Ouverture ce matin du procès de Jean-Luc Mélenchon à Bobigny

Suite aux incidents survenus lors de la perquisition du siège de La France Insoumise en octobre dernier, le procès du chef de file du parti et de cinq de ses proches vient de s'ouvrir dans un climat électrique, peu après 9h30. Alors que Jean-Luc Mélenchon dénonce un "procès politique" et affirme ne plus "croire en la justice", la garde des Sceaux Nicole Belloubet l'accuse d'être dans "l'invective" et "le complot". Le député LR Olivier Marleix, et l'éditorialiste Françoise Degois ont réagi dans Sud Radio Matin.

Jean-Luc Mélenchon (Photo de CHRISTOPHE ARCHAMBAULT / AFP)

Le Président des Insoumis est actuellement jugé au cours d'un procès qui doit durer deux jours, au Tribunal de Bobigny. Cinq autres coprévenus, dont les députés Alexis Corbière et Bastien Lachaud et l'eurodéputé Manuel Bompard, comparaissent avec Jean-Luc Mélenchon pour "actes d'intimidation envers un magistrat et un dépositaire de l'autorité publique, rébellion et provocation". Les six prévenus encourent jusqu'à 10 ans de prison, une amende de 150.000 euros et cinq ans dinéligibilité.

 

Le 16 octobre dernier, une perquisition avait été menée au siège du parti de Jean-Luc Mélenchon, dans le cadre de deux enquêtes du parquet de Paris. Celles-ci concernaient les comptes de campagne des présidentielles de 2017, et les conditions d'emplois de plusieurs assistants d'eurodéputés LFI. Ce jour là, le leader du parti s'y était opposé avec une certaine virulence. Il avait notamment appelé ses proches à enfoncer les portes des locaux, alors que la perquisition était en cours. Peu avant, Jean-Luc Mélenchon avait assisté à la perquisition de son propre domicile, et avait dénoncé une "énorme opération de police politique".

 

"Jean-Luc Mélenchon n'a pas fait preuve de discrétion" Olivier Marleix, député LR

À son arrivée au tribunal, Jean-Luc Mélenchon a préféré garder le silence, laissant Alexis Corbière s'exprimer fac à la presse. Le député a déclaré que "tout ça est hors norme, disproportionné depuis le début, y compris cette convocation". Plus tôt dans la matinée, les prévenus ont d'ailleurs reçu le soutien assez inattendu du député LR, Olivier Marleix, sur l'antenne de Sud Radio. Ce dernier espère que les peines "ne seront pas disproportionnées", et a appuyé le fait que les mots "intimidations" et "rébellion", dans l'intitulé de la comparution, était "un peu excessif". Toute fois, Olivier Marleix a précisé que Jean-Luc Mélenchon est "un personnage lui-même excessif", et qu'en conséquence, il "s'expose à vivre des moments semblables". Le député a ajouté que le Président des Insoumis "n'a pas fait preuve de la discrétion que l'on peut attendre de la part d'un parlementaire" lors de la perquisition du siège, contrairement à François Bayrou, qui "avait été plus discret " au moment où le MODEM avait subi le même sort.

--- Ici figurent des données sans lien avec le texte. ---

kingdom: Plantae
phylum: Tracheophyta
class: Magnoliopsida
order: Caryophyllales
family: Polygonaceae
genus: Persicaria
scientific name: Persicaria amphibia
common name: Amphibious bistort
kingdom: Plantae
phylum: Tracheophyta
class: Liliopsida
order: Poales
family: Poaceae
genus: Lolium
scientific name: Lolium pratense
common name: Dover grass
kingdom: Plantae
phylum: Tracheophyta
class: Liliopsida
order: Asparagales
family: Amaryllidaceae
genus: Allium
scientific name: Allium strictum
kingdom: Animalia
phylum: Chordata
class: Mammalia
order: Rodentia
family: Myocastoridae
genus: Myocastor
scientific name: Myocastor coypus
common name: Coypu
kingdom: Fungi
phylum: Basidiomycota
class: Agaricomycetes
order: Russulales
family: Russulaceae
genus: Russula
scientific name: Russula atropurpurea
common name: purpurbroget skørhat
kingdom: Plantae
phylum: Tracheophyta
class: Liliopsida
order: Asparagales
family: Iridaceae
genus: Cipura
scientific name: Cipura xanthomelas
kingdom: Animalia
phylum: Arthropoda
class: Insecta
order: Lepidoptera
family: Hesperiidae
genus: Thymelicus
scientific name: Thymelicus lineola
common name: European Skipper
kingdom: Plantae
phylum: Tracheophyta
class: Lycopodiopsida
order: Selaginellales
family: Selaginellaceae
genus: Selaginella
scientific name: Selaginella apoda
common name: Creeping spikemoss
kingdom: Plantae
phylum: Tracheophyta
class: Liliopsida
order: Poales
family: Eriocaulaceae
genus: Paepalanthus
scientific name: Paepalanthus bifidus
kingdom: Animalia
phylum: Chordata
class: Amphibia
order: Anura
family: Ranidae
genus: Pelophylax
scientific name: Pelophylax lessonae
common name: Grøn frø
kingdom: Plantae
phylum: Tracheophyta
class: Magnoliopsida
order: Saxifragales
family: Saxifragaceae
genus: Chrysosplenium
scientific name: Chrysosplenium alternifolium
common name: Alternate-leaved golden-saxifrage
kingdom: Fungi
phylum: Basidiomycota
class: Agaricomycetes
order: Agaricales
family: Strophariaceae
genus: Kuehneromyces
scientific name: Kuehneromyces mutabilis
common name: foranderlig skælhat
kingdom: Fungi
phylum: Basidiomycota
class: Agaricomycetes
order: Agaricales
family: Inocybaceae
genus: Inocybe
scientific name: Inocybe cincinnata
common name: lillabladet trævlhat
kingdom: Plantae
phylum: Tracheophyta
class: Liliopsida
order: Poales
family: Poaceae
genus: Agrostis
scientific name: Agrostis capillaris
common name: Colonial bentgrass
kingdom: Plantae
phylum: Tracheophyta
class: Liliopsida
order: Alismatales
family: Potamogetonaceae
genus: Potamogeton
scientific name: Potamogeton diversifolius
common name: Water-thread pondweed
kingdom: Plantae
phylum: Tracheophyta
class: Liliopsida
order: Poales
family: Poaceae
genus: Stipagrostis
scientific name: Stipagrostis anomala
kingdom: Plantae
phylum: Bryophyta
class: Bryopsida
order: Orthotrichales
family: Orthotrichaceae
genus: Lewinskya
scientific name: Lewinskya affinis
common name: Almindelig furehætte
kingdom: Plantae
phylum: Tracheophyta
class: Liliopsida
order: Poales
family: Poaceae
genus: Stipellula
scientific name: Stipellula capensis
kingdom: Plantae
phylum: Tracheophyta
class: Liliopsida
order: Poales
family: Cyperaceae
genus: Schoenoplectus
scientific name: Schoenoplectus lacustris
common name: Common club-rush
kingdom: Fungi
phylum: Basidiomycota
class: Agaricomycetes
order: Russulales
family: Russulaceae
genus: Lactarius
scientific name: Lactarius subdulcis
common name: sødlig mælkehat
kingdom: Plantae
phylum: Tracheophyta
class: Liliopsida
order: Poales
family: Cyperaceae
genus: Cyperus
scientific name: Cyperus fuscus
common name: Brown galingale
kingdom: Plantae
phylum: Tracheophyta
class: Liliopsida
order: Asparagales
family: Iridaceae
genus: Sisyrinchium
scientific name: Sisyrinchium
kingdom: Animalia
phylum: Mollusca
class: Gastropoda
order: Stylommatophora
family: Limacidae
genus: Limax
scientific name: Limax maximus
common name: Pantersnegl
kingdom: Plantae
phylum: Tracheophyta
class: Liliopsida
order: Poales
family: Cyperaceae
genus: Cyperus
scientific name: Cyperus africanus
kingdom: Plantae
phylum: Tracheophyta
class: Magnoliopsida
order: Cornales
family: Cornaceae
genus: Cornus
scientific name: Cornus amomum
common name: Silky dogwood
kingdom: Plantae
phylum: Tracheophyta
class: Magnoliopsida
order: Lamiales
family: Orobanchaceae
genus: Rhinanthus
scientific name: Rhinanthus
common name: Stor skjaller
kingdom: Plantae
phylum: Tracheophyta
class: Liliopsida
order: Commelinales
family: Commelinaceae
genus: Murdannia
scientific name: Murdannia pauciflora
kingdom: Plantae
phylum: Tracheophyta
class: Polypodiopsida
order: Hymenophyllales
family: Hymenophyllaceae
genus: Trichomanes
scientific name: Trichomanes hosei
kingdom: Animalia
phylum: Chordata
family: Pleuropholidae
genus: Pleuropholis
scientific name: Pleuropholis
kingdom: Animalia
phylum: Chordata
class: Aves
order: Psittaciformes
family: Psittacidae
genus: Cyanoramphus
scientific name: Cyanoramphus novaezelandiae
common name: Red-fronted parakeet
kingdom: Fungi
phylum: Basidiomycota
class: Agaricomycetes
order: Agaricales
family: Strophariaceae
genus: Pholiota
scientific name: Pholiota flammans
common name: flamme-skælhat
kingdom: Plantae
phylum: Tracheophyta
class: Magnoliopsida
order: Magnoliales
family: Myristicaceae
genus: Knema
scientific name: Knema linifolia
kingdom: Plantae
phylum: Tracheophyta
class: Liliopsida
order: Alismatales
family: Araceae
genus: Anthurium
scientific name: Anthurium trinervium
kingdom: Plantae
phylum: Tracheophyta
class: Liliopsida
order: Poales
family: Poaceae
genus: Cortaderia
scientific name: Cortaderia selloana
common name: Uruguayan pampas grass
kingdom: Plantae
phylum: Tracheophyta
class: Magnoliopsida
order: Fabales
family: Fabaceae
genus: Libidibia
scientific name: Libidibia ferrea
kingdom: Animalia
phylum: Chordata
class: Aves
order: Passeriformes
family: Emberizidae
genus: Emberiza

"Tout est politique dans ce procès." Françoise Degois, éditorialiste Sud Radio

Cependant, l'éditorialiste Françoise Degois a défendu Jean-Luc Mélenchon sur l'antenne de Sud Radio, en rappelant que cette affaire émanait "d'une simple dénonciation d'une ancienne élue RN, alors que François Bayrou avait été signalé par la Commission européenne". et que ses perquisitions n'avaient pas autant été médiatisées. Françoise Degois appuie également le fait que "tout est politique dans ce procès". Elle pense que "la justice veut théâtraliser cette affaire", et ce depuis le début, car "l'opération d'octobre ressemblait à un démantèlement de cartel colombien".

Cet aspect de l'affaire, éclairé par Françoise Degois, sera notamment l'un des arguments de défense des six prévenus. Juste avant le procès, Alexis Corbière a certifié qu'ils feraient "entendre des arguments [...] qui feront comprendre que depuis le début, cette affaire est politique." Reste à savoir si cette stratégie, qualifiée "de victimisation" par Françoise Degois, se révelera favorable pour les prévenus.